Abstract Archives of the RSNA, 2014
Brandon Stuart Imber MA, Presenter: Nothing to Disclose
Steve Braunstein MD, Abstract Co-Author: Nothing to Disclose
Fred Yong-Tao Wu MD, PhD, Abstract Co-Author: Nothing to Disclose
Nicholas Boehling BA, Abstract Co-Author: Nothing to Disclose
Nima Nabavizadeh MD, Abstract Co-Author: Nothing to Disclose
Vivian Weinberg PhD, Abstract Co-Author: Nothing to Disclose
Susan Chang MD, Abstract Co-Author: Nothing to Disclose
Michael McDermott MD, Abstract Co-Author: Nothing to Disclose
Daphne Adele Haas-Kogan MD, Abstract Co-Author: Research, Novartis AG
Central neurocytomas are intraventricular central nervous system neoplasms that comprise 0.25-0.5% of brain tumors. Optimal management remains controversial due to their rarity. We assessed clinical outcomes for a historical cohort of neurocytoma patients and evaluated effects of tumor pathologic grade and atypia, tumor size, extent of resection (EOR), and adjuvant radiation (RT).

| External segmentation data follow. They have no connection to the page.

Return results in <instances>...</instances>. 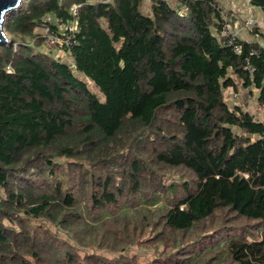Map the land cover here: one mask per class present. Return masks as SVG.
<instances>
[{
	"label": "trees",
	"instance_id": "obj_1",
	"mask_svg": "<svg viewBox=\"0 0 264 264\" xmlns=\"http://www.w3.org/2000/svg\"><path fill=\"white\" fill-rule=\"evenodd\" d=\"M221 1L27 0L7 19L0 264H264V116L225 96L264 107V45L220 42ZM73 4L64 59L36 26Z\"/></svg>",
	"mask_w": 264,
	"mask_h": 264
},
{
	"label": "built area",
	"instance_id": "obj_2",
	"mask_svg": "<svg viewBox=\"0 0 264 264\" xmlns=\"http://www.w3.org/2000/svg\"><path fill=\"white\" fill-rule=\"evenodd\" d=\"M79 6H80L79 4H73L71 6V15L74 18L72 22H65L63 19H57L52 15H48L45 17L46 21L36 26V30L47 37L48 44L51 45L53 48L58 47V48H62L63 51H65V49L71 48L76 44H78V40L75 38V31L77 28L76 20L79 15ZM185 10H186L185 7L181 8L180 13L183 14ZM229 19L230 18L224 17V22L219 29L220 32L218 31L219 34L218 33L216 34L222 44L226 46H233L235 51L240 52L241 45L235 41L236 38H239L237 33L238 30L235 29L234 31L232 28H230ZM51 22L57 24V26L59 27V32L56 33L52 31L50 25ZM253 22L254 21L250 19L247 22L245 21L244 25L247 24L246 26L252 28L251 26L253 25ZM252 52L259 53V49L253 48ZM245 63L247 70L252 73L255 70L254 65L251 63V61L248 58L246 59Z\"/></svg>",
	"mask_w": 264,
	"mask_h": 264
},
{
	"label": "rangeland",
	"instance_id": "obj_3",
	"mask_svg": "<svg viewBox=\"0 0 264 264\" xmlns=\"http://www.w3.org/2000/svg\"><path fill=\"white\" fill-rule=\"evenodd\" d=\"M222 2V5H223V8L226 10V13L228 12V14L226 15L225 14V16L224 17H227V18H229L230 16H231V12H229V10L230 11H235L236 10V6H235V3H237L236 2V0H222L221 1ZM26 4V3H25ZM24 4V5H25ZM23 5V6H24ZM21 9H22V7H21ZM17 11V10H16ZM16 11H14V13L16 12ZM243 14H245V12L243 13ZM246 15H248V14H246ZM252 17V16H251ZM250 19H252V21H254V19L253 18H250V17H248V18H246L245 19V21L247 22V21H249ZM229 24H230V28H232L234 31H235V29H237V25L235 24V23H233L230 19H229ZM244 21V22H245ZM247 25V24H246ZM253 25H254V22H253ZM253 25L251 26L252 28H253ZM247 28H249V26H247ZM252 28H250V29H252ZM238 30V29H237ZM219 31V30H218ZM217 31V33L219 34V32ZM7 32V35H8V37L10 38L9 40L11 41V37L9 36V32L8 31H6ZM237 32V31H236ZM238 36H239V38L240 39H245V38H243L242 36H241V34H240V32H239V30H238ZM14 47H16V46H14ZM45 49L46 50H48V52H52V54H54V55H56V56H58V57H63L64 59H66L67 57V52L66 51H63V49L62 48H58V47H55V48H53L51 45H49V44H46L45 45ZM65 54H64V53ZM254 72V71H253ZM252 72V73H253ZM81 76H83L82 74H80ZM90 82V85H91V87L95 90V91H98V89H97V87H96V85L94 84V83H92L91 81H89ZM244 90H246V91H248L249 92V94H250V97L248 98V102H244V99H243V94H244V97L246 98V95H247V92L246 91H244ZM237 93V96L236 97H234V94H236ZM225 96H226V99L230 102V103H232L231 105H236V104H240L242 107H244V108H246V109H248L249 111H251L252 113H255V114H257L258 115V117L259 116H261V117H263L264 116V107H262V108H259L258 106H257V104H256V102H255V100L257 99V94H256V88H254V87H249V88H242L241 90H236L235 88H233V87H231L230 89H228V90H225ZM101 97L103 98V95L101 94ZM240 101V102H236V103H233L232 101ZM143 261H147V260H143Z\"/></svg>",
	"mask_w": 264,
	"mask_h": 264
},
{
	"label": "crops",
	"instance_id": "obj_4",
	"mask_svg": "<svg viewBox=\"0 0 264 264\" xmlns=\"http://www.w3.org/2000/svg\"><path fill=\"white\" fill-rule=\"evenodd\" d=\"M236 2V10L234 12L231 11L230 20L237 25V29L239 30L243 38L249 41H257L264 45V10L261 7L252 5L249 0H236ZM244 12L245 14H243ZM248 17L254 19V27L252 29L255 28V32H253L252 29L247 28V26L244 25V21ZM246 92V98L243 94L244 102H248V98L250 97L249 92ZM236 96L237 93L234 94V97ZM232 102L236 103L240 101L234 100Z\"/></svg>",
	"mask_w": 264,
	"mask_h": 264
},
{
	"label": "water",
	"instance_id": "obj_5",
	"mask_svg": "<svg viewBox=\"0 0 264 264\" xmlns=\"http://www.w3.org/2000/svg\"><path fill=\"white\" fill-rule=\"evenodd\" d=\"M27 0H0V44L10 42L6 32L7 19L21 9ZM5 9H7L5 11Z\"/></svg>",
	"mask_w": 264,
	"mask_h": 264
},
{
	"label": "snow or ice",
	"instance_id": "obj_6",
	"mask_svg": "<svg viewBox=\"0 0 264 264\" xmlns=\"http://www.w3.org/2000/svg\"><path fill=\"white\" fill-rule=\"evenodd\" d=\"M7 9H5V11H6Z\"/></svg>",
	"mask_w": 264,
	"mask_h": 264
}]
</instances>
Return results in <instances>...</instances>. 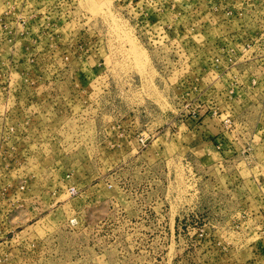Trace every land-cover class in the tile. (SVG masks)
Segmentation results:
<instances>
[{"label":"rangeland","instance_id":"obj_1","mask_svg":"<svg viewBox=\"0 0 264 264\" xmlns=\"http://www.w3.org/2000/svg\"><path fill=\"white\" fill-rule=\"evenodd\" d=\"M0 264H264V0H0Z\"/></svg>","mask_w":264,"mask_h":264}]
</instances>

Progression-free survival (PFS) was measured from date of first surgical resection. Minimum follow-up of 6 months was required for inclusion in analysis. Differences in PFS were measured by Kaplan-Meier and Cox proportional hazard ratio methods. Tumor atypia was defined as MIB-1 index >2%, focal necrosis, or microvascular proliferation, as previously established.

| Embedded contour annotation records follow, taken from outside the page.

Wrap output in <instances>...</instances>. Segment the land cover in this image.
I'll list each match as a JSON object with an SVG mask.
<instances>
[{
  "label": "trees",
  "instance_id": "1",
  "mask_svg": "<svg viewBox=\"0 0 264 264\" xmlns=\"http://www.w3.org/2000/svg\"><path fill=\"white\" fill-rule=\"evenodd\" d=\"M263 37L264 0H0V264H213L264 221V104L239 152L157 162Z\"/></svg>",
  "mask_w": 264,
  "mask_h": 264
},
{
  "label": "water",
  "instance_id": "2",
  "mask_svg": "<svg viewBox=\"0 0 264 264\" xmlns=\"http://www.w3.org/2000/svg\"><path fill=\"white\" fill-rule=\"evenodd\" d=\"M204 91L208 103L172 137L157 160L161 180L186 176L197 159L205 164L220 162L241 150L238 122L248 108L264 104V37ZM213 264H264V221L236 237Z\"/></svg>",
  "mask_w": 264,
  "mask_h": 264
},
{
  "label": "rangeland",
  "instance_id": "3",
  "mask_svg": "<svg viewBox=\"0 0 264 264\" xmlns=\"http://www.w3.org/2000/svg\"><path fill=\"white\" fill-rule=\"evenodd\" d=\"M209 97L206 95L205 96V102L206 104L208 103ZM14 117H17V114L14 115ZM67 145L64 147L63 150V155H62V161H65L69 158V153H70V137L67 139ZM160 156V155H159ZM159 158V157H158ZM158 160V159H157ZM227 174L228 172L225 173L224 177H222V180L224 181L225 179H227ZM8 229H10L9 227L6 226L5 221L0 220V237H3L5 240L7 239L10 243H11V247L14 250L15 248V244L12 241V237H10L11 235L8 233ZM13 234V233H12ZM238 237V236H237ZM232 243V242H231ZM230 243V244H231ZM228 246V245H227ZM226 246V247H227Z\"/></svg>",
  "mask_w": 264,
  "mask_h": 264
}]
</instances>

A total of 22 patients (14 males, 8 females) were treated between 1995 and 2009, with median age at diagnosis of 24 years (range 11-62 years). One patient died perioperatively and 4 patients were lost to follow-up prior to 6 months and excluded from analysis. A total of 7 patients experienced recurrent/progressive disease. Median PFS and OS were 52 months (range 6-210) and 86 months (range 24-210), respectively. Two patients died of disease, both of whom had atypical tumors. There was near 100% concordance between tumor atypia and MIB-1 labeling. Three-year PFS was 57% for MIB labeling >2% and 100% for MIB labeling ≤ 2% (HR 8.1, CI 1.1–58.2, p = 0.04). Median tumor diameter at diagnosis was 4.1 cm (range 0.8-8.6 cm). Three-year PFS was 44% for tumors >4.3 cm and 89% for tumors ≤4.3 cm (HR 3.0, CI 0.76–12.2, p= 0.12). We examined influence of EOR and adjuvant RT. Four patients had gross total resection (GTR) and 13 had subtotal resection (STR). Six patients progressed after STR. None of the GTR patients received adjuvant RT and four of the STR patients received adjuvant RT. Three-year PFS was 100% with RT and 67% without RT (HR 0.44, CI 0.08-2.41 p=0.34).
For patients with central neurocytoma, MIB-1 labeling index >2% is predictive of worse outcome. Although patient numbers were limited, our data indicate that lesser extent of resection and larger tumor size may confer poorer prognosis and adjuvant RT after STR may improve PFS.
Greater tumor atypia, as quantified by MIB-1 labeling index >2%, is predictive of poorer outcomes in patients with central neurocytoma.
Imber, B,
Braunstein, S,
Wu, F,
Boehling, N,
Nabavizadeh, N,
Weinberg, V,
Chang, S,
McDermott, M,
Haas-Kogan, D,
Clinical Outcomes and Prognostic Factors for Central Neurocytoma. Radiological Society of North America 2014 Scientific Assembly and Annual Meeting, - ,Chicago IL.